Dit artikel verschijnt in de augustus 2020 editie van National Geographic Magazine.
Ruim een eeuw geleden werden schepen bij het forteiland Pampus verwelkomd met zwaar geschut dat was geïnstalleerd op twee geschutskoepels. Het kunstmatige eiland in het IJmeer werd eind negentiende eeuw aangelegd als onderdeel van de Stelling van Amsterdam, om de stad te behoeden tegen indringers. Maar de gevreesde vijand kwam niet en er zou nooit een schot worden gelost.

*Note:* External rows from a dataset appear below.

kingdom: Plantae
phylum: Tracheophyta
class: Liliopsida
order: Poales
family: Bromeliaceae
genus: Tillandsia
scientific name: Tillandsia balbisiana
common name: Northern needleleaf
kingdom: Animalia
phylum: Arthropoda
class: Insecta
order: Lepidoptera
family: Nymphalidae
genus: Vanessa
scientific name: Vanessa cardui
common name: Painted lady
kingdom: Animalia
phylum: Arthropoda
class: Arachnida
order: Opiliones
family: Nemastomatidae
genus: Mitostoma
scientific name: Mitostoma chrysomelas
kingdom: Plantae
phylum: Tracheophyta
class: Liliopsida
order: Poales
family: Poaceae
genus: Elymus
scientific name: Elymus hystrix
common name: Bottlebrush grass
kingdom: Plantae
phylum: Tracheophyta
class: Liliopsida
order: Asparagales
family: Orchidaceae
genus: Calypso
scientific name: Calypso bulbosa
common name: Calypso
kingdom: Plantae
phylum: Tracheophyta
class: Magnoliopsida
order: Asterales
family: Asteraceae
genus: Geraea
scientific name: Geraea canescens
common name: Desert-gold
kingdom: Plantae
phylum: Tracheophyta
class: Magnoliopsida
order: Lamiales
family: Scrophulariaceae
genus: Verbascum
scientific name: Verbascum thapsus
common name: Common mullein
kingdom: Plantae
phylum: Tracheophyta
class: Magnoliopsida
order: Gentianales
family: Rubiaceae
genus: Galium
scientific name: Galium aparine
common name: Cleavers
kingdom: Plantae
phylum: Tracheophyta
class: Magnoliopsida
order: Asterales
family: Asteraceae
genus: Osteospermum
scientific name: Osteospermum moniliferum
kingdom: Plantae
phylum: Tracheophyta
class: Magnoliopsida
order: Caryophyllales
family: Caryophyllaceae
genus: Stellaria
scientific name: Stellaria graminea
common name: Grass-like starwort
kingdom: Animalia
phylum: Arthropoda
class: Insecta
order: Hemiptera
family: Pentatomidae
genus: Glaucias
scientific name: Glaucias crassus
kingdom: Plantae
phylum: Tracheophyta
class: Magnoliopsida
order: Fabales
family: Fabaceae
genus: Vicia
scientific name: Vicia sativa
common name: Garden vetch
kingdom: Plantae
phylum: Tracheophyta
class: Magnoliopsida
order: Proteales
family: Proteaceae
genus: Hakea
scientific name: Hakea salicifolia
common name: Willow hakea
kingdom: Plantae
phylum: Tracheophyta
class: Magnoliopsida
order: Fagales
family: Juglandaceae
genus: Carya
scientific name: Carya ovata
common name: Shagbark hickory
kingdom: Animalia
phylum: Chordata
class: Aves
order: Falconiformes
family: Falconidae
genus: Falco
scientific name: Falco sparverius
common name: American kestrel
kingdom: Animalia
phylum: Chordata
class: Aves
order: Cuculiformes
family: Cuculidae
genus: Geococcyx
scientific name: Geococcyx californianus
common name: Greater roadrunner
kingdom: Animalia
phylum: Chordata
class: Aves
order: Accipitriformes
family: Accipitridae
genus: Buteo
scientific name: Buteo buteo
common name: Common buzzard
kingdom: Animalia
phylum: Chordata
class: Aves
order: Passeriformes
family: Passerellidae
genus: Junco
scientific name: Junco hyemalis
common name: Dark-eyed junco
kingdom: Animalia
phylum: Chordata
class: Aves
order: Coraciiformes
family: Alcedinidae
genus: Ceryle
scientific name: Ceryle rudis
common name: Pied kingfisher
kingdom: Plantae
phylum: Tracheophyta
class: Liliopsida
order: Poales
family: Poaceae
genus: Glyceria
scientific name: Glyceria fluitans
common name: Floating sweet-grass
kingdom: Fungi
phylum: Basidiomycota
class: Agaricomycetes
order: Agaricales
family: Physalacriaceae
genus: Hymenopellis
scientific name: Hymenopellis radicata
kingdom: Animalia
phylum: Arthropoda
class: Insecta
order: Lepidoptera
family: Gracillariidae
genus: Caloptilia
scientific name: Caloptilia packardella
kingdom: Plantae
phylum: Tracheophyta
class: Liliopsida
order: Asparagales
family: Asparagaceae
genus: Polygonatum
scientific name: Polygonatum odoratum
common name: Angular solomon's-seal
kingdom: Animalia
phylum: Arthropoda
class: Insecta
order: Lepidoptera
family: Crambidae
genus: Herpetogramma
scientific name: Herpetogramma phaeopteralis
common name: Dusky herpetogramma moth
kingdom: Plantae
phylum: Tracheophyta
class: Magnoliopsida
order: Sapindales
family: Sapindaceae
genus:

Voor wie binnenkort de overtocht maakt, is de ontvangst minder intimiderend. Eind volgend jaar moeten twee windmolens, zonnepanelen en een biovergister de blikvangers zijn van het onbewoonde eiland, waar bezoekers tegenwoordig onder meer rondleidingen kunnen volgen.
Pampus hoopt als eerste Nederlandse Unesco-werelderfgoedlocatie geheel zelfvoorzienend én fossielvrij te zijn. Afgelopen voorjaar werden daartoe de eerste stappen gezet. In de moestuin worden groenten verbouwd die in het eilandpaviljoen worden opgediend, en IJsselmeerwater wordt met nanofilters gezuiverd tot drinkwater.
Daarnaast is de biovergister in gebruik genomen. ‘Die zet dagelijks zo’n dertig kilo gft-afval uit de keuken van het paviljoen om in biogas,’ zegt Tom van Nouhuys, directeur van Stichting Forteiland Pampus. ‘Met die energie kan vervolgens weer worden gekookt.’
Ook het paviljoen zelf zal onder handen worden genomen. Volgend jaar wordt het houten gebouw vervangen door een klimaatneutraal bezoekerscentrum, dat gedeeltelijk ondergronds komt te liggen, verzonken in de helling van het eiland.
‘We willen het eiland zijn historische allure teruggeven, waarbij de bebouwing wordt geïntegreerd in het landschap,’ zegt Paul de Ruiter, architect van het gebouw. ‘De geschiedenis van het eiland vormt zo de basis voor een toekomstbestendig Pampus.’
Het nieuwe bezoekerscentrum, afgebeeld tussen de twee aanlegsteigers, zal worden verzonken in de wal van Pampus, waardoor bezoekers vanaf het IJmeer weer vrij zicht hebben op de historische geschutskoepels.